O
Islamismo: origens e preceitos
Segundo
a apresentação geral o Islamismo surge como a terceira das três grandes
religiões monoteístas: após o Judaísmo, religião pioneira a crer em um único
Deus, o Cristianismo, que foi uma ramificação do Judaísmo até que Paulo de
Tarso o transformou em uma religião completamente – nem tanto – da anterior e o
Islamismo, surgido mais ou menos 600 anos após o nascimento de Cristo. Essa
colocação cronológica, embora didática, não corresponde necessariamente á
verdade.

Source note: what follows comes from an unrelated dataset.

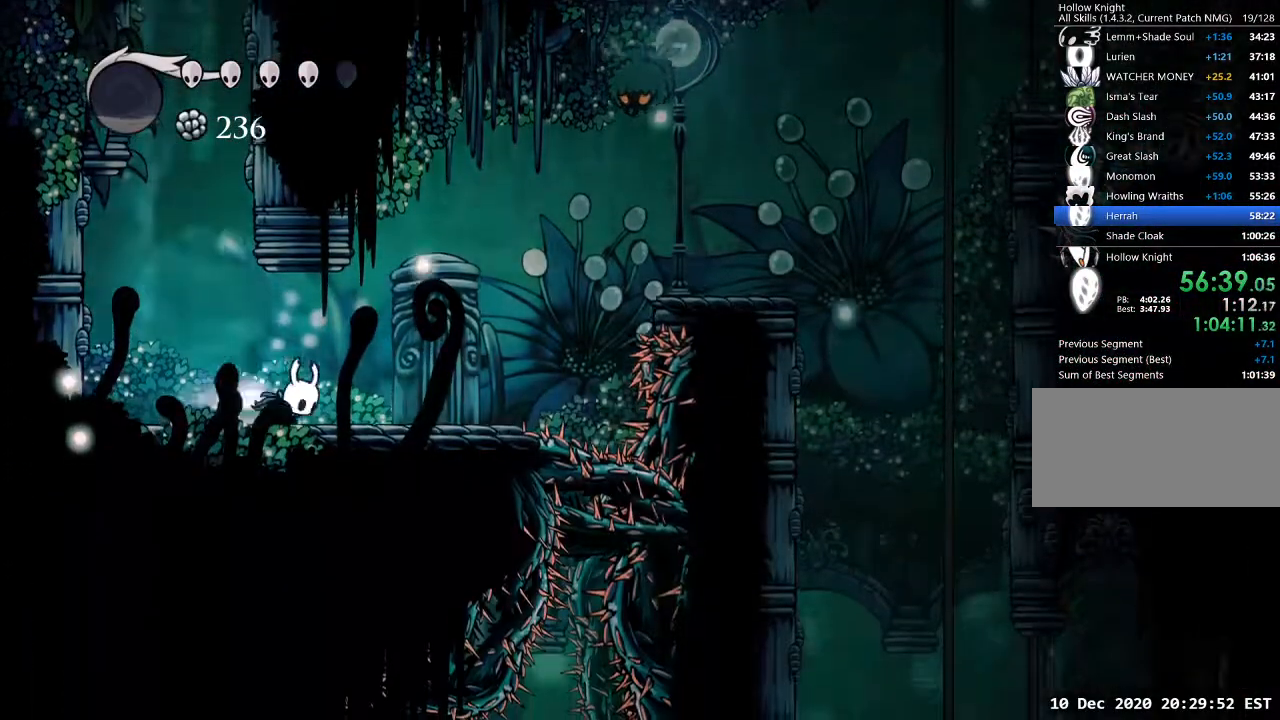
{"keys": ["d", "jump", "w"], "events": [[100, "dash", "up"], [333, "jump", "down"], [367, "w", "down"]]}
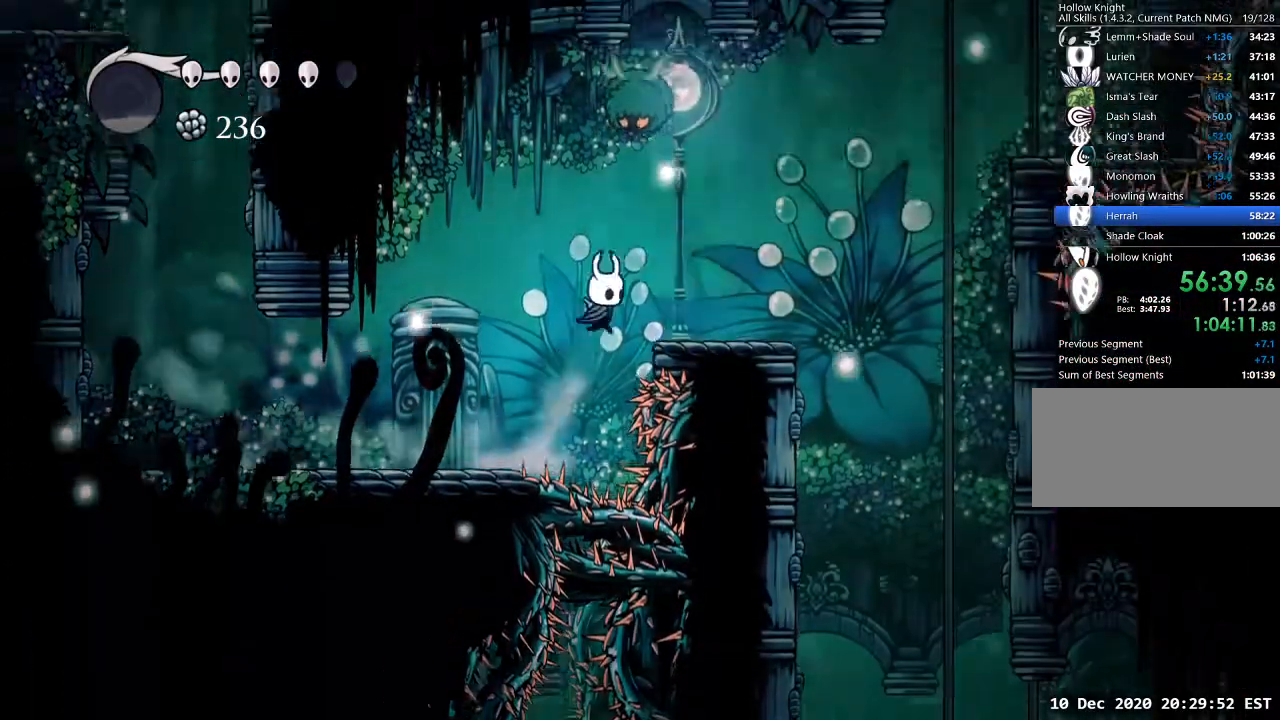
{"keys": ["d"], "events": [[100, "nail", "down"], [167, "jump", "up"], [267, "nail", "up"], [267, "w", "up"]]}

Se for analisado friamente o Islamismo irá se apresentar muito
parecido em seus contornos, em seu monoteísmo e em suas crenças básicas, com o
Judaísmo. E como o Cristianismo nada mais é do que um Judaísmo greco-romanizado, pode-se considerar que o Islamismo é uma
continuidade. Para os muçulmanos – seguidores do Islamismo – o Islamismo é a
mesma religião seguida por Adão e Eva e todos os profetas que lhes seguiram.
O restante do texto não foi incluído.